Just because there are some bloggers that have closed comments doesn't mean that yours needs to be closed.
However, if you "live" for comments and are elated with many and crushed by none, then perhaps you will feel a gentle tap on your spirit to close them and practice letting your work be done, in faithfulness, to God alone.
There are bloggers that struggle with commenting back. Are you worried what "they" will think of you in your silence? Perhaps the Lord will direct you to leave comments open so you can practice responding to the comments He leads you to and letting go of a misplaced sense of responsibility for the rest.
Want to know the funny thing about this "comment" thing? On my Pause and Ponder site, I have enabled the "comments" field. I have checked and re-checked. I know my way around Blogger like the back of my hand. Yet, when on the "Home" page, the comments field isn't visible. It shows up in any individual post, but even then, it's not obvious.
God knows, and He is faithful, to guard my little approval-seeking heart.
He is gently, yet purposefully, leading me to follow Him in faith, regardless if I receive human affirmation or not.
Why? Because He knows that when I trust or hope in people I will be disappointed. Disappointment easily becomes irritation and irritation, well, let's just say it doesn't lead to love.
God wants me to grow in love for the people that He loves so very, very much.
I took myself off Facebook for a season, because it was a stumbling block for me. I found myself being irritated and judgmental of people... simple sinners like myself.
In my time away, I asked Him to do a work in my heart... make it more like His.

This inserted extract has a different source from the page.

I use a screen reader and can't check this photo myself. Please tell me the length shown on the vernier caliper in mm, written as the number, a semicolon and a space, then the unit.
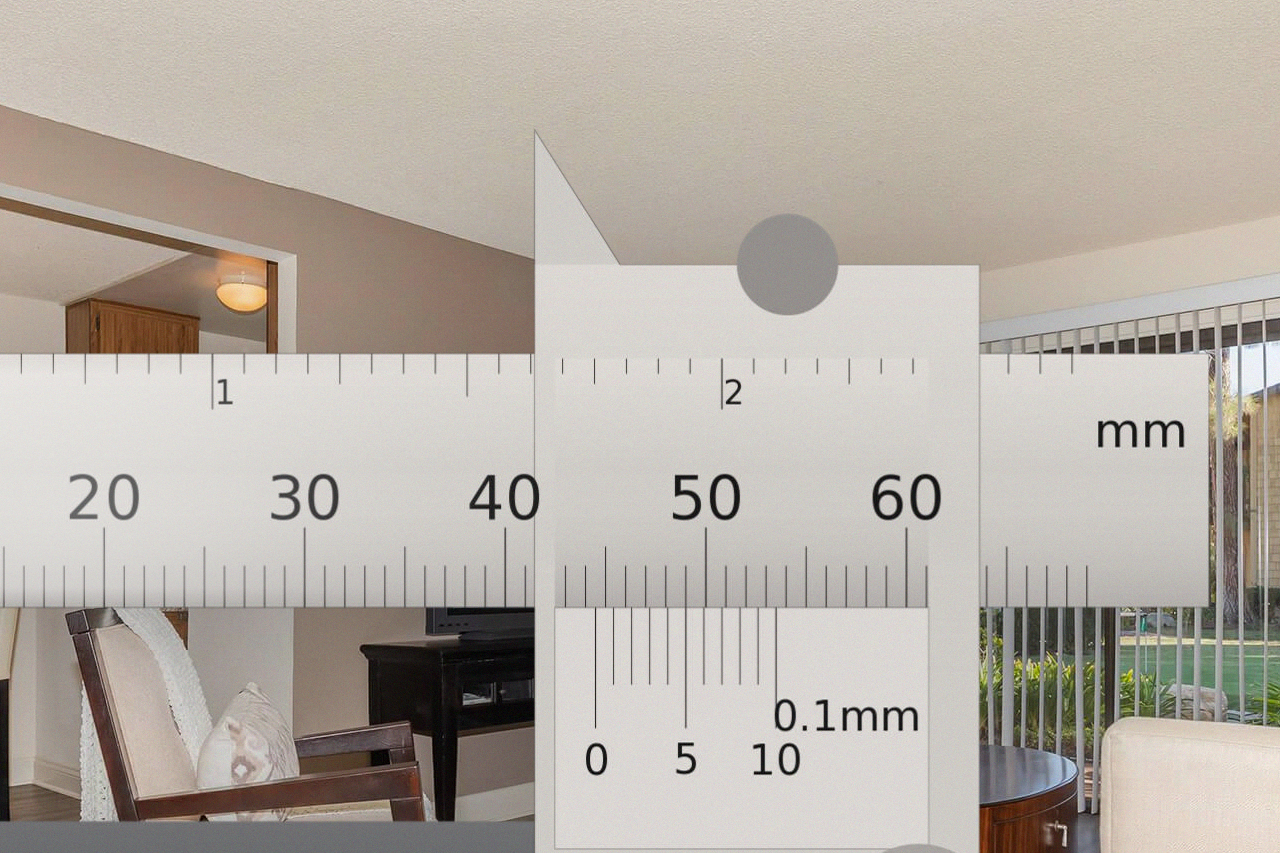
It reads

I keep my newsfeed list very small. I only see the posts of those that encourage me, make me laugh, or share useful information. But, I don't "Un-Friend" those that think differently or live differently. I hope and I pray that my life, should they choose to read about it, will see a glimmer of His life in me and be drawn to Him.
I blog when I can about what I can... by His leading and with His counsel.

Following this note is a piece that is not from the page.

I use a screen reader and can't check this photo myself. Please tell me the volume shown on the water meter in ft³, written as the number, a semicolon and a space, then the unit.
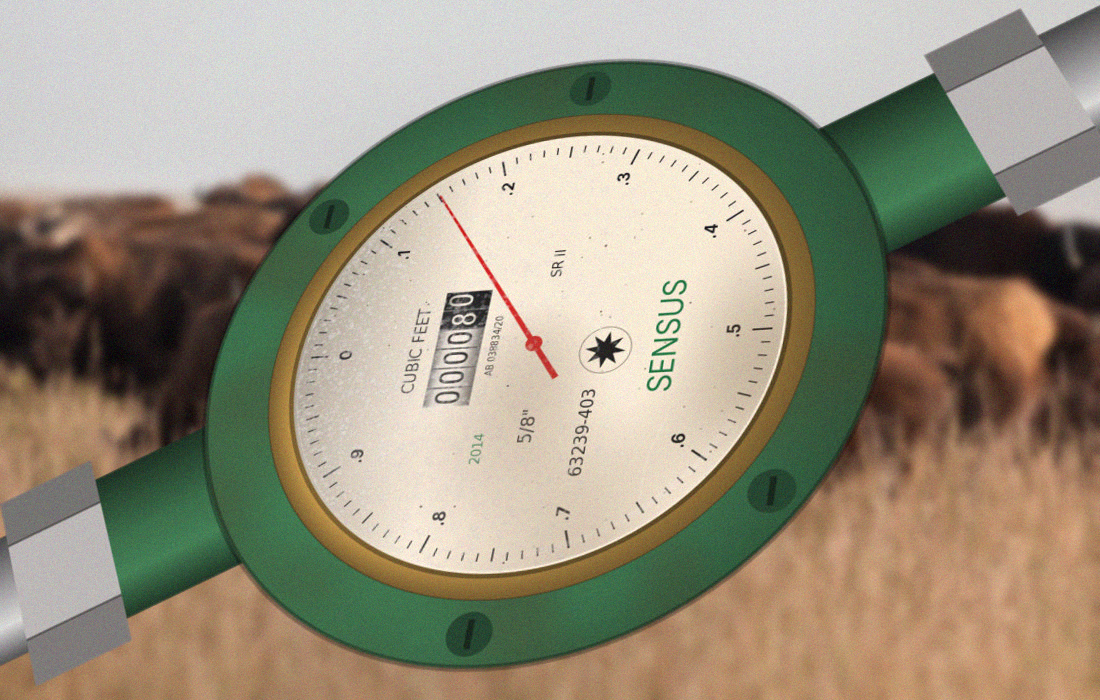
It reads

Is the majority of my time spent taking care of the family God has given me? Yes.
Are there times, however, when He leads me to minister to someone through an email and my children have to wait? Yes.

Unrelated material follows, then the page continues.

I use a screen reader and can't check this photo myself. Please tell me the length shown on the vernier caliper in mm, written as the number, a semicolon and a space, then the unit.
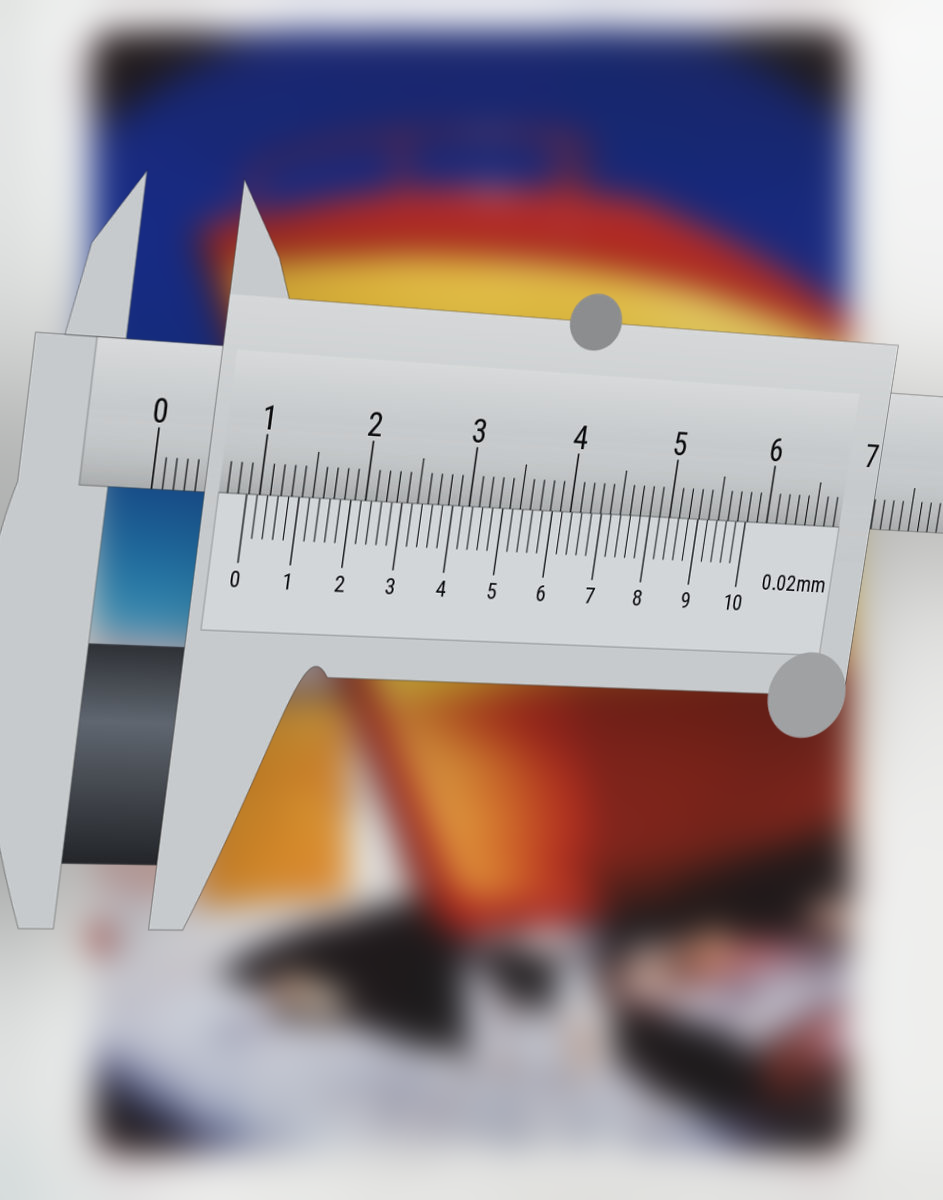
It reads 8.8; mm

Yes, but it isn't very often and it is always bathed with peace. I can peacefully and honestly say that I am tending to something important and that I will be with them shortly.
When I am serving the "computer" and my flesh and I'm out of line, an "interruption" by my children is met with a grumbled, grouchy, "What?"
Then, I am convicted... not condemned.
I am reminded...
For you, brethren, have been called to liberty;
do not use liberty as an opportunity for the flesh,
I practice once more walking by His leading, taking His hands, marked permanently by His love and forgiveness, and allowing Him to lead me...
and towards Him.
I pray for myself and all my sisters that we would hear Your voice and allow You to lead us. Give us wisdom in all things and grow us in Your love. Thank You for not leaving us to "try and find balance" in our own effort, strength, and mind. Thank You that You instead led us and simply ask us to follow You. May we do us in humbleness of heart and, by faith, covered by Your blood.